Stopping the asymptomatic spread of COVID-19 is the idea behind this city’s testing initiative. Mayor Jim Brainard and health experts looked to Iceland and South Korea for solutions and decided routine testing was the best way to stop the spread.
“The goal is to slow it down, so our hospitals aren't overwhelmed,” Brainard says. “If we do that, we know we can save lives.”
Brainard says area hospitals did not have a shortage of tests, so he decided to move forward with checking city employees. And they’ve already found several COVID-19 cases, including some in people who were asymptomatic. The federal Centers for Disease Control and Prevention says some 25% of cases don’t show symptoms.
“We've had several first responders test positive, we've had several home sick,” Brainard says. “We have one in the hospital right now, and we're hopeful that he recovers soon.”
This program is costly -- Carmel expects to spend $500,000 to $600,000 for a month of testing. These costs are coming from the city’s health insurance fund, and with many elective procedures being cancelled, the city says it can handle the costs.
Just a few steps from the line of cars and the large tent the tests are taken to a private lab called Aria Diagnostics.

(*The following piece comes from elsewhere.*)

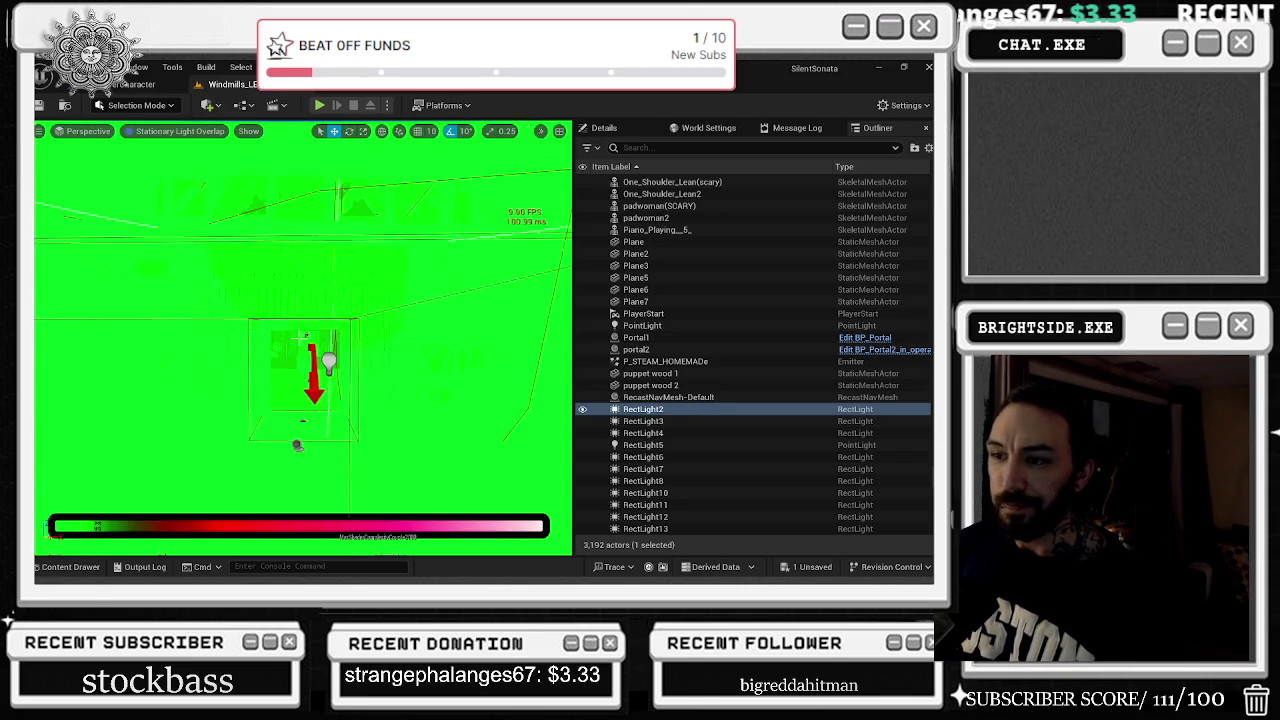
scroll(304, 337, "up", 5)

Peering into the lab, owner Zak Khan says Aria Diagnostics had to quickly pivot in the coronavirus crisis. The company switched from doing toxicology tests from doctors’ offices to processing hundreds of COVID-19 tests each day.
“Previously it was one account only had a handful of orders in a month, maybe 30 orders in a month,” Khan says. “Now we have 30 orders every single day from the same municipality.”
Khan’s lab turns these tests around in 24 to 48 hours. And it’s looking to speed up the process even more.
“There's a learning curve everyday we're trying to do it better, faster,” Khan says.
Aria Diagnostics now services a number of central Indiana municipalities that want first responders tested for the virus. Carmel’s testing program is the most expansive.
“I think it's a really cool study in how a municipality can utilize and leverage the power it wields,” Khan says. “To great positive effect in a very short period of time, and I don't know how else we would do that.”
With an excess of test kits produced by a local lab along with Aria Diagnostics, Carmel donated 50,000 tests to New York City.
"What Jim [Brainard] is sending us is going to help us immensely," New York City Mayor Bill De Blasio says. "And with the other pieces in place we’ll be able to reach 50,000 New Yorkers. So Jim and everyone in Carmel, I want to thank you."
De Blasio says the city has struggled to recieve adequate test kits from the federal government.
This story was produced by Side Effects Public Media, a news collaborative covering public health.